Danish team manager blasts agents for encouraging riders to break contracts
Richie Porte must honour his contract and ride for Team Saxo Bank-SunGard next year, team owner Bjarne Riis has said. The Dane criticised “managers and agents” for encouraging riders to break their contracts.
Riis was reacting to Porte's recent comments of a possible team change. “There is a lot of interest in me after what I have done this season, but I have not taken any decision," Porte said.
“He has a contract and he will not get out of it. He will not be allowed to go. It's as simple as that, and he knows it, too. I cannot understand why he keeps talking about it,” Riis told Sporten.dk.
“The problem is that their managers and agents are pushing the riders to their limits and advise their riders wrong. Contracts must be respected,” he said.
Porte still has one year left on his contract with Riis, who added that the situation of the young Australian talent was different to that of Fabian Cancellara. Riis and the Swiss rider recently mutually agreed to cancel the final year of his contract.
“It's something else, when you agree,” he said. “Richie's manager continues to provoke and try to push us. We have told them that it cannot happen. He cannot be bought off. Yet they continue.

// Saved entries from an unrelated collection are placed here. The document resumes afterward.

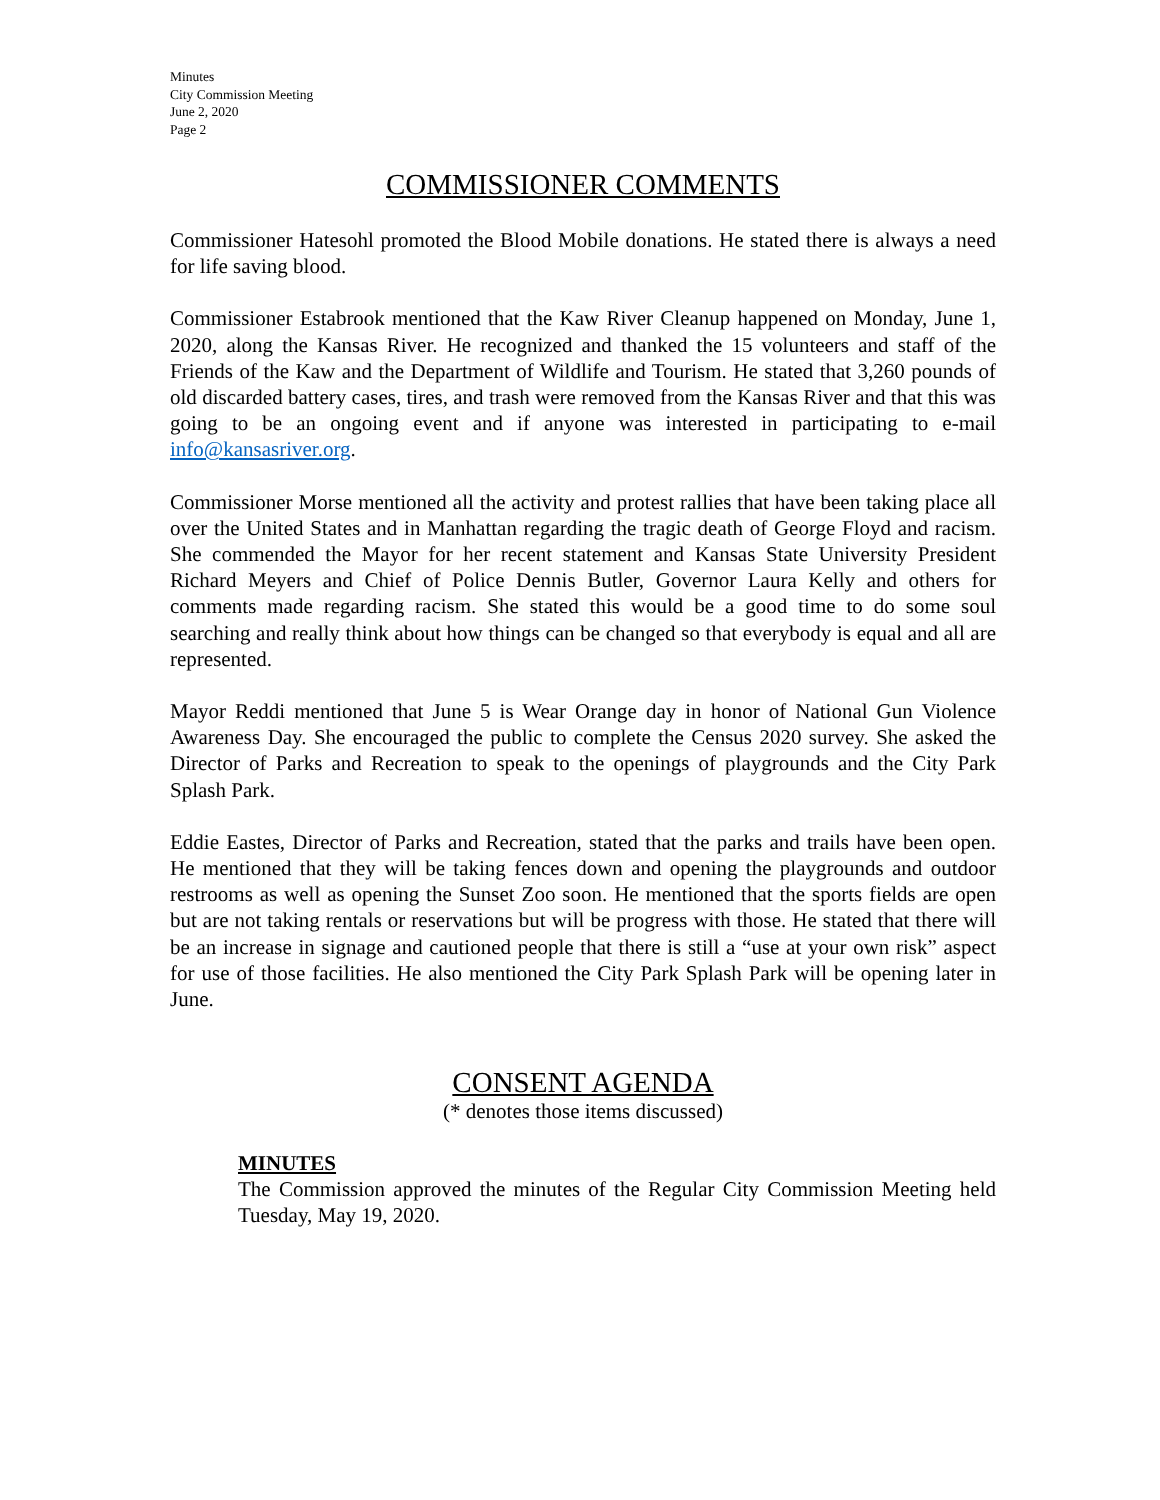Minutes
City Commission Meeting
June 2, 2020
Page 2
COMMISSIONER COMMENTS
Commissioner Hatesohl promoted the Blood Mobile donations. He stated there is always a need for life saving blood.
Commissioner Estabrook mentioned that the Kaw River Cleanup happened on Monday, June 1, 2020, along the Kansas River. He recognized and thanked the 15 volunteers and staff of the Friends of the Kaw and the Department of Wildlife and Tourism. He stated that 3,260 pounds of old discarded battery cases, tires, and trash were removed from the Kansas River and that this was going to be an ongoing event and if anyone was interested in participating to e-mail info@kansasriver.org.
Commissioner Morse mentioned all the activity and protest rallies that have been taking place all over the United States and in Manhattan regarding the tragic death of George Floyd and racism. She commended the Mayor for her recent statement and Kansas State University President Richard Meyers and Chief of Police Dennis Butler, Governor Laura Kelly and others for comments made regarding racism. She stated this would be a good time to do some soul searching and really think about how things can be changed so that everybody is equal and all are represented.
Mayor Reddi mentioned that June 5 is Wear Orange day in honor of National Gun Violence Awareness Day. She encouraged the public to complete the Census 2020 survey. She asked the Director of Parks and Recreation to speak to the openings of playgrounds and the City Park Splash Park.
Eddie Eastes, Director of Parks and Recreation, stated that the parks and trails have been open. He mentioned that they will be taking fences down and opening the playgrounds and outdoor restrooms as well as opening the Sunset Zoo soon. He mentioned that the sports fields are open but are not taking rentals or reservations but will be progress with those. He stated that there will be an increase in signage and cautioned people that there is still a “use at your own risk” aspect for use of those facilities. He also mentioned the City Park Splash Park will be opening later in June.
CONSENT AGENDA
(* denotes those items discussed)
MINUTES
The Commission approved the minutes of the Regular City Commission Meeting held Tuesday, May 19, 2020.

“It's fair enough for a manager to ask, but when he is told no, he must stop. He pushes lawyers and everything at us, but according to the rules you don't come out of a contract unless both parties agree.”
The problem goes beyond Saxo Bank, and Riis expects the International Cycling Union (UCI) to take a stand on the matter, if not action.
“It's a huge problem in the sport, and this year it has gone berserk. The agents are running around and shop with all sorts of teams and it's not just us who have these problems,” Riis said. “It must stop now, it's unacceptable. Agents are putting ideas into the minds of young riders by tempting them with figures that are completely unrealistic."
Porte blasted into the ProTour this season by finishing sixth in the Giro d'Italia opening time trial. He later wore the leader's jersey for three stages and finished his first Grand Tour in seventh, also winning the jersey for best young rider. The Australian also won the time trial at the Tour de Romandie and finished fourth overall in both the Eneco Tour and the Tour of Britain.